5. De westerse kerk moet van harte het Zevende Oecumenische Concilie onderschrijven; daar werd het fundamentele belang en de theologische status van iconen voor de kerk bevestigd. Wat daar werd gezegd is normatief voor de hele kerk.
Tot zover Ratzinger. Voor de geïnteresseerde, ik heb op Facebook een pagina over Egyptische iconen. Kijk daar eens rond. Ik heb ook wat mooie te koop :)
3 opmerkingen:
Die Iconen die ik zag in jullie kerk vond ik mooi en nuttig. Het zijn misschien vereenvoudigde stillevens van de geest. Een prachtig contrast met de felle bewegende beelden van onze eeuw.

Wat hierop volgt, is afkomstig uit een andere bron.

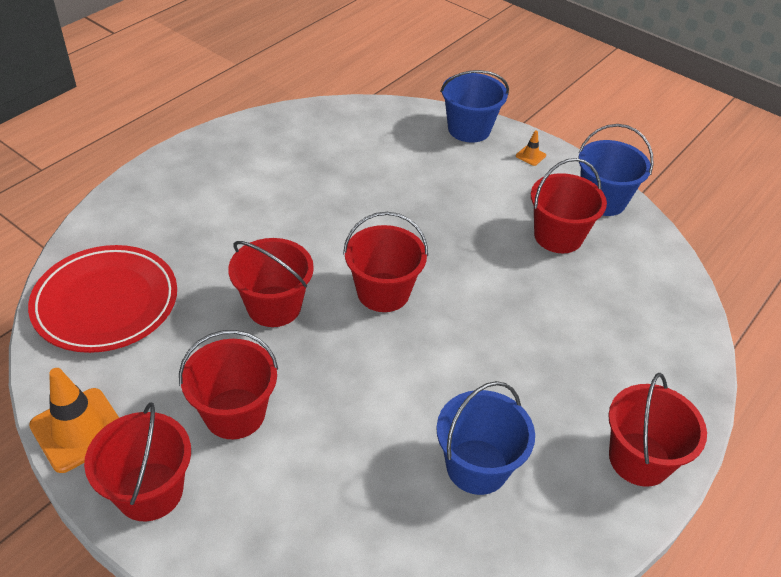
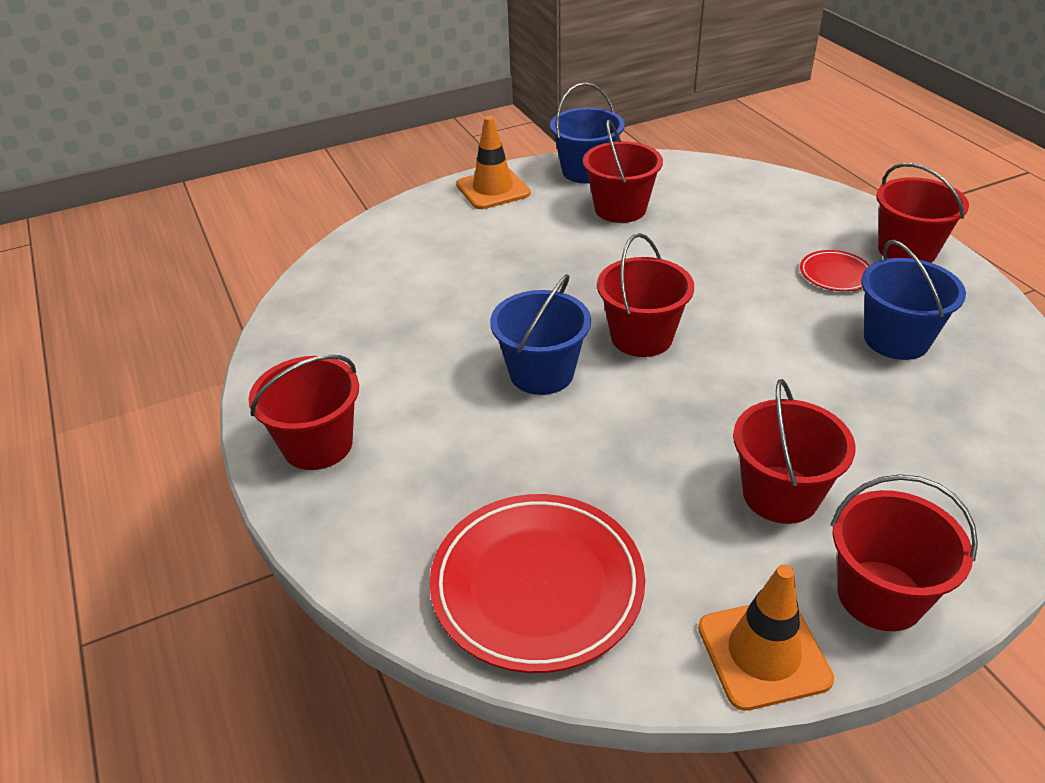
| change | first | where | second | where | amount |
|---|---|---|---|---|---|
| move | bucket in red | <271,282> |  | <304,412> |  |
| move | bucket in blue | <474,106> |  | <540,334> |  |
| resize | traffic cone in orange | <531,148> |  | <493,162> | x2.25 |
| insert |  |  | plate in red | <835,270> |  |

Maar wat is de officiële kijk van de Anglicanen hierop? En in de 7e eeuw ontdekte men dat het zo niet werkte. Kunnen we daar dan niets van leren?
En is de stap van Iconen naar Beelden niet een logische?
Ik kom uit een laag-liturgische traditie en volgens mij moeten we wat liturgie betreft vooral vooruit denken om de massa te bereiken.
anglicanen hebben hier geen gezamenlijke kijk op... dat zal je niet bevreemden!
In de zevende eeuw besloot de kerk juist dat het WEL zo werkte. Het waren wat nieuwlichters die om diverse kerkpolitieke en geopolitieke redenen geen beelden in de kerk wilden.
de stap naar beelden is ook precies wat in de westerse kerk gebeurde. Oosten hield zich meer aan schilderijen, westen meer aan beelden. Allebei zijn dat iconen fyi.
Liturgie om de massa te bereiken? Dat is evangelisatie. Liturgie heeft te maken met eredienst voor God. :-)
Evangelisatie ja... In Nederland noemen we dat laagdrempelige diensten; Seeker sensitive.
Het wordt tijd dat ik eens naar een echte kerk ga. :-)
Maar toch hè, ook al ervaar ik dat een meer liturgische dienst een bepaalde meerwaarde heeft boven de decibels van de moderne electronica, de chaos van de evangelischen symboliseert ook wel weer iets van het vrijgekocht zijn. Het hoog kerkelijke is zo elitair, een clergical mold.
Maar daar gelukkig geen kletspraatjes, zoals, "hoe vinden jullie mijn nieuwe shirt?"(een klalgroen witte ruit) Gekregen van mijn vrouw, alvast voor Vaderdag etc.... Was blijkbaar bedoeld om de gemeente wakker te schudden tijdens de preek. Echt gebeurd in kleine evangelische gemeente in Nederland twee weken geleden.